To enable the API, start Oobabooga Text Generation WebUI with the --api flag. For example:

Terminal window
bash start_linux.sh --api --listen --listen-port 7860 --api-port 5000

Ensure you load a model in the WebUI.

Code Completion

  • Hostname: localhost
  • Port: 5000 (or your configured API port)
  • Path: /v1/completions (OpenAI-compatible completion endpoint)
  • Model Name: The model loaded in Oobabooga (e.g., CodeLlama-7B-GGUF). This may not be strictly required if Oobabooga uses the currently loaded model by default for API requests.
  • FIM Template: Select a template matching your model.

Chat

  • Hostname: localhost
  • Port: 5000 (or your configured API port)
  • Path: /v1/chat/completions (OpenAI-compatible chat endpoint)
  • Model Name: The model loaded in Oobabooga.

Note: Historically, chat functionality with Oobabooga’s API has had mixed reports of success and stability. Ensure you are using a recent version of Oobabooga and an appropriate model.

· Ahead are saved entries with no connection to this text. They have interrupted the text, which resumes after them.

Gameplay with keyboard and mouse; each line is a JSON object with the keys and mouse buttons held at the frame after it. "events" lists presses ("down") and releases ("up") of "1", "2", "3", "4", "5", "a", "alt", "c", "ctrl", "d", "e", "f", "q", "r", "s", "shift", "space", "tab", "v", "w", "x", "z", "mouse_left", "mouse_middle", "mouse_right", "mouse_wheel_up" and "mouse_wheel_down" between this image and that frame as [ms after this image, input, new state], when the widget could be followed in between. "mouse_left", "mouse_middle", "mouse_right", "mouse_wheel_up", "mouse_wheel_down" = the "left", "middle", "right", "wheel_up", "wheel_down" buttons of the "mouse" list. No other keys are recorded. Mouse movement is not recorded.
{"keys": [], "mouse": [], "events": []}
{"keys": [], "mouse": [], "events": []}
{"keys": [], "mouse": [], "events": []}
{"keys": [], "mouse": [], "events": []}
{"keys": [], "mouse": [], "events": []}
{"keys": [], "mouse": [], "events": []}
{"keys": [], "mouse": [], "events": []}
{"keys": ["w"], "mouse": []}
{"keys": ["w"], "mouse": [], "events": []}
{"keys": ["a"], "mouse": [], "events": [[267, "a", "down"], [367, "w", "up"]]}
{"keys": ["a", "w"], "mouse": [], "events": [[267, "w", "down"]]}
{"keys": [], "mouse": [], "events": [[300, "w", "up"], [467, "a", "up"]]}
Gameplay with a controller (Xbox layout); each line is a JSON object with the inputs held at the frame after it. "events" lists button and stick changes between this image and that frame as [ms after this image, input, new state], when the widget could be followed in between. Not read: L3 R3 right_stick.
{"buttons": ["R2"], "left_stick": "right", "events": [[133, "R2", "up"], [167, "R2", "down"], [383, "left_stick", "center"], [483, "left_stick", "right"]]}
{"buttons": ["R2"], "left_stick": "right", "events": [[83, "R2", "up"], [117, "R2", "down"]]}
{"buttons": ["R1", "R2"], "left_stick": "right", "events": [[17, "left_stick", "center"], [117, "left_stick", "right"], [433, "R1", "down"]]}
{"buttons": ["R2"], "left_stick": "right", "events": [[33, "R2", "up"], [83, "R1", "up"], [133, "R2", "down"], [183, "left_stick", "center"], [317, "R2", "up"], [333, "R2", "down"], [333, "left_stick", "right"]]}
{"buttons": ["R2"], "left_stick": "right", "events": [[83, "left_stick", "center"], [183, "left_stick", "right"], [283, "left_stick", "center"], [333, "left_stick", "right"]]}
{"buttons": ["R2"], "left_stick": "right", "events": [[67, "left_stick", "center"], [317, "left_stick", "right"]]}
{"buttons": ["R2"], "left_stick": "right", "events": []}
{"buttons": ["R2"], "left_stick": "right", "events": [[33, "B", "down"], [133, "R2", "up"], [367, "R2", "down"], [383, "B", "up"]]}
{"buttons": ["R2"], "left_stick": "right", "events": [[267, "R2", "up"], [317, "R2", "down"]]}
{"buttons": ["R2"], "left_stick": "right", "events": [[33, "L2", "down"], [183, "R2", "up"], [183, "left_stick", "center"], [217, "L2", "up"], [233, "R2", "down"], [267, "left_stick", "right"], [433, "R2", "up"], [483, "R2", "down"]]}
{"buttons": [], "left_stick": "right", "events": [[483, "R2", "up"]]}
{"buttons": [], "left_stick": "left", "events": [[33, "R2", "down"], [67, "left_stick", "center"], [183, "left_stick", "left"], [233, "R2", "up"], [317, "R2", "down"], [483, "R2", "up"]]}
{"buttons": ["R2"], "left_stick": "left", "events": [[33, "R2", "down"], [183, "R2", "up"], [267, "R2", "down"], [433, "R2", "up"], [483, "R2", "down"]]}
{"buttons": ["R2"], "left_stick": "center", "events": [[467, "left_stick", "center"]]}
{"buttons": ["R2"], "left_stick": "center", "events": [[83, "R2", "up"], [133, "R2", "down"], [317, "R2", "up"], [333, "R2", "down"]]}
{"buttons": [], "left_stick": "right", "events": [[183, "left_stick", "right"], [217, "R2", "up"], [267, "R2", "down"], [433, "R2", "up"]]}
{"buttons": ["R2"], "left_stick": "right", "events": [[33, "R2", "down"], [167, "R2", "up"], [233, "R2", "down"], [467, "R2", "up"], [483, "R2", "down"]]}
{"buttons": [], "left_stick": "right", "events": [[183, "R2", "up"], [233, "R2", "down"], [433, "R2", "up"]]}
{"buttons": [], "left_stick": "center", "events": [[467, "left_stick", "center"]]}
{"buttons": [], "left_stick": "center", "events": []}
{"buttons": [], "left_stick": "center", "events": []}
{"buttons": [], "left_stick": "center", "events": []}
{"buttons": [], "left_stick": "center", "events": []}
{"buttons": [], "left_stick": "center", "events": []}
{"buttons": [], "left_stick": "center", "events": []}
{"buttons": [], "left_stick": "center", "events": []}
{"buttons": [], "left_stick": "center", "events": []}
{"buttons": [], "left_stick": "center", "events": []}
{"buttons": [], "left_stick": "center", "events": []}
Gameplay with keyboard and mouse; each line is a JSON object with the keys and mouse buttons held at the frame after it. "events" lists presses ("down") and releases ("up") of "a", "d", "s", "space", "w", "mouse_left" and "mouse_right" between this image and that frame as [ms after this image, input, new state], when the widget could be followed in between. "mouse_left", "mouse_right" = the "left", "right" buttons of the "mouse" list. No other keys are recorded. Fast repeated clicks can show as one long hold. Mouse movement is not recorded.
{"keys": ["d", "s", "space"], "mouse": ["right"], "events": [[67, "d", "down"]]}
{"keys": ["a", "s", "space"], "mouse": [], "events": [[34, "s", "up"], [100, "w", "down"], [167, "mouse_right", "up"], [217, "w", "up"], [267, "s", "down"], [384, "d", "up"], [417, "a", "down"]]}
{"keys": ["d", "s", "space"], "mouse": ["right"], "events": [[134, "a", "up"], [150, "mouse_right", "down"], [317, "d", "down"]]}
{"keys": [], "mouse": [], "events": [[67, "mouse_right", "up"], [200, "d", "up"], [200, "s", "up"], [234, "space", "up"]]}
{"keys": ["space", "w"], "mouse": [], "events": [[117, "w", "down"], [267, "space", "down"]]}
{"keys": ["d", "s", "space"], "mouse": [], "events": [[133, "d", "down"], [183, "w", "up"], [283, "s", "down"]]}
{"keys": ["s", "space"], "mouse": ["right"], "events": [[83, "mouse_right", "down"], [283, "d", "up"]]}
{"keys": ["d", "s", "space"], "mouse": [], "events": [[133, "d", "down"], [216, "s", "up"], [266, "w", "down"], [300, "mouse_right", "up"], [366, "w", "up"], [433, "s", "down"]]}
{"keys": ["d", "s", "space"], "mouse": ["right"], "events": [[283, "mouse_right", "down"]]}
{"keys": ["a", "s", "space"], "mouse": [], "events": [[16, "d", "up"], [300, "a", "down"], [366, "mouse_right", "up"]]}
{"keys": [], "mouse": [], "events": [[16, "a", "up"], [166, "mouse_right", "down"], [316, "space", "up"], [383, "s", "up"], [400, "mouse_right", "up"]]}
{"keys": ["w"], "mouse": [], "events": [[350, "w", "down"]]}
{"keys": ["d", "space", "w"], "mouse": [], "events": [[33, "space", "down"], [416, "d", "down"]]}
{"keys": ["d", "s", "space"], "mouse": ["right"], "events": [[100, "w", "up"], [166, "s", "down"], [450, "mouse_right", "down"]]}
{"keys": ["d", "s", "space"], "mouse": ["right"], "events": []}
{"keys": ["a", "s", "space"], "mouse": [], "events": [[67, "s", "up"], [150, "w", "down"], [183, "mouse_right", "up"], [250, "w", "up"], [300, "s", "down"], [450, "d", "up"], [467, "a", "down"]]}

Symmetry (via twinny extension button)

Symmetry is a distributed network providing access to computational resources and AI models. twinny offers a simplified way to connect to this network.

Connecting to Symmetry

  1. In the twinny extension settings, choose your desired model from the list of models available via Symmetry.
  2. Click the “Connect to Symmetry” button located within the twinny extension interface.
  3. twinny will then automatically handle the connection to the Symmetry network for the selected model.

This method allows for easy access to the Symmetry network without needing to manually configure hostname, port, or path.

Important Considerations for Symmetry:

  • Your requests are processed by other nodes within the peer-to-peer Symmetry network.
  • Be mindful of data sensitivity when using any distributed or third-party network.
  • The availability and performance of models can vary depending on the network state.
  • For more details on Symmetry itself, refer to the Symmetry documentation.